The third-generation GW detector, i.e., the Einstein Telescope (ET), is expected to detect GW signals up to redshift range \(z\sim 5\). Thus, future GW measurements will provide us with an opportunity to probe cosmic opacity at high redshifts. In this work, using the Gaussian process, we explore the potentiality of future gravitational wave measurements to probe the cosmic opacity at high redshift through comparing LD from GW with that from the combination of the SNIa and GRBs compilations. One thousand GW data points are simulated from the future ET. To dodge any impacts of systematics while combining the SNIa and GRB data sets, the ‘SNIa-like’ and ‘GRBs-like’ data are simulated from the actual Pantheon SNIa compilation and the latest GRB catalogue of Ref. [70] in the \(\Lambda \)CDM cosmological model. 137 GRB data points in the redshift region \(1<z<5\) are added to the Pantheon compilation. The purpose of using the Gaussian process is to reconstruct the continuous function of LD from the future GW data or the combination of SNIa and GRB data sets. A non-parametric method are proposed to probe the spatial homogeneity of the cosmic transparency at any redshifts through comparing the LD reconstructed from GW measurements with that reconstructed from SNIa and GRB data. Furthermore, using the simulated GW data and the continuous function of LDs reconstructed from the combination of SNIa data and GRB data, the cosmic opacity is tested with two types of parameterizations for the optical depth. All of the available GW data points can be used to test cosmic opacity. To test the effectiveness of the method in this work, SNIa data and GRB data are also simulated with a certain cosmic opacity model to probe the cosmic spatial homogeneity and the cosmic opacity.
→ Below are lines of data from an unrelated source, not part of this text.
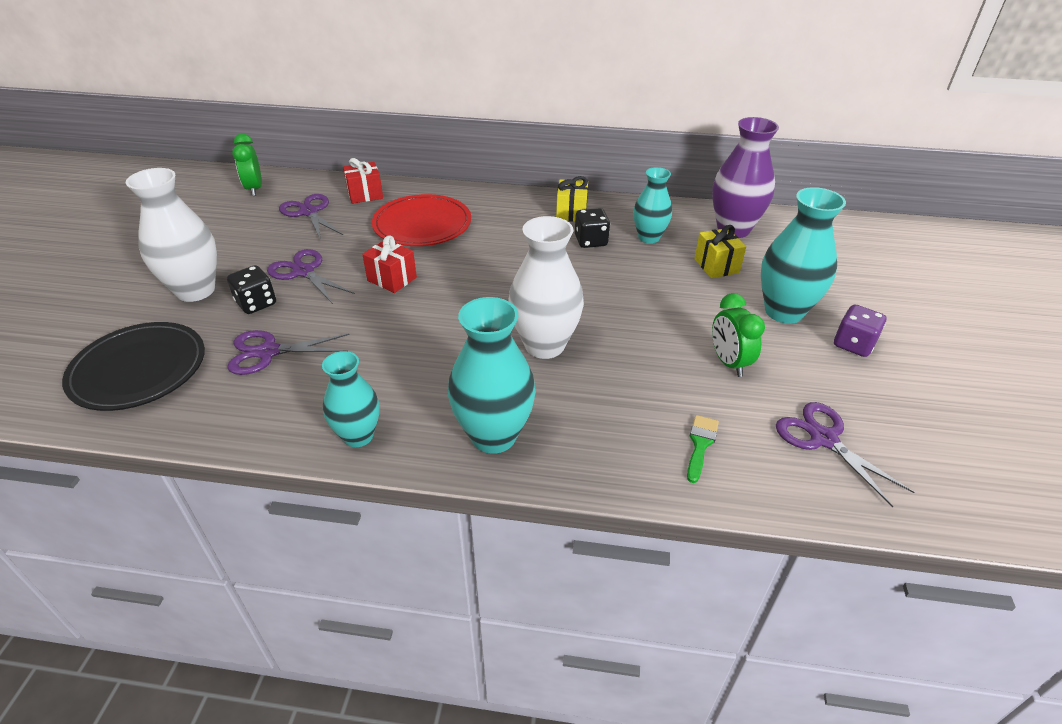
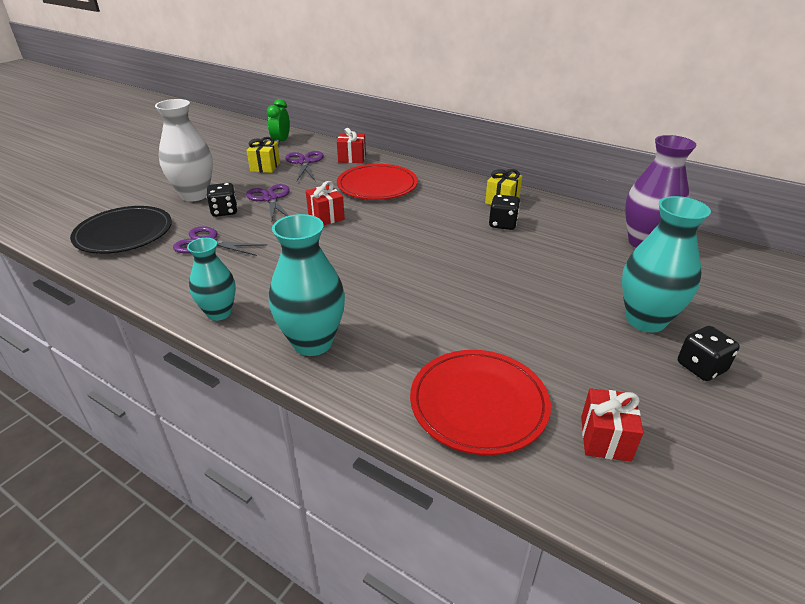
camera: 25 degrees right, 5 degrees down
(544, 345) = (404, 290): white vase -> none
(649, 238) = (557, 232): turquoise vase -> none
(700, 444) = (478, 403): green brush -> red plate
(716, 266) = (605, 267): yellow gift -> yellow gift (265, 167)
(728, 362) = (556, 347): green clock -> none
(824, 439) = (605, 438): purple scissors -> red gift
(853, 344) = (701, 367): purple dice -> black dice

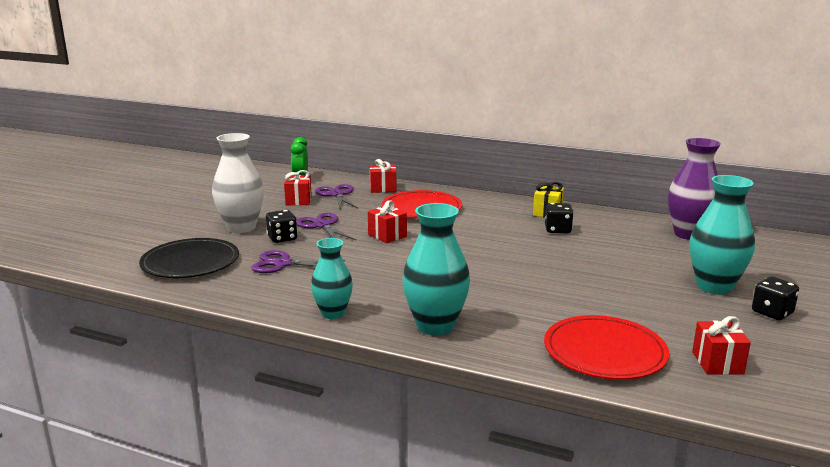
camera: 10 degrees left, 15 degrees down
(265, 167) = (298, 200): yellow gift -> red gift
For the test on the spatial homogeneity of cosmic opacity, the results show that the best fit value of cosmic opacity varies as the redshift increases, and no deviation from a transparent universe is found at \(1\sigma \) CL. Due to the large uncertainty of the GRB observation in the high redshift region and the small amount of data, the potentiality of astronomical observation to test cosmic opacity in high redshift region is relatively weaker than that in the low redshift region dominated by the SNIa observations. It suggests that improvements from the electromagnetic observations at high reshifts, including the improvements of data quantity and quality, would lead to more stringent constraints on the cosmic opacity. Results, obtained from the test with parameterizations for the optical depth, show that the error bar of constraint on cosmic opacity can be reduced to \(\sigma _{\epsilon }\sim 0.004\) at \(1\sigma \) CL. The uncertainty of the constraint is less than the previous results obtained from the simulated GW data, JLA SNIa data, and Pantheon SNIa data. The tests from a certain model of opacity show that the GW measurements in the future may be used as an effective tool to probe cosmic opacity. Therefore, it can be concluded that, given the GW detector can be carried out as expected by the programme of the ET, future measurements of GW may not only provide us with an opportunity to investigate the spatial homogeneity of the cosmic transparency at high redshifts, but also play an important role in probing cosmic opacity.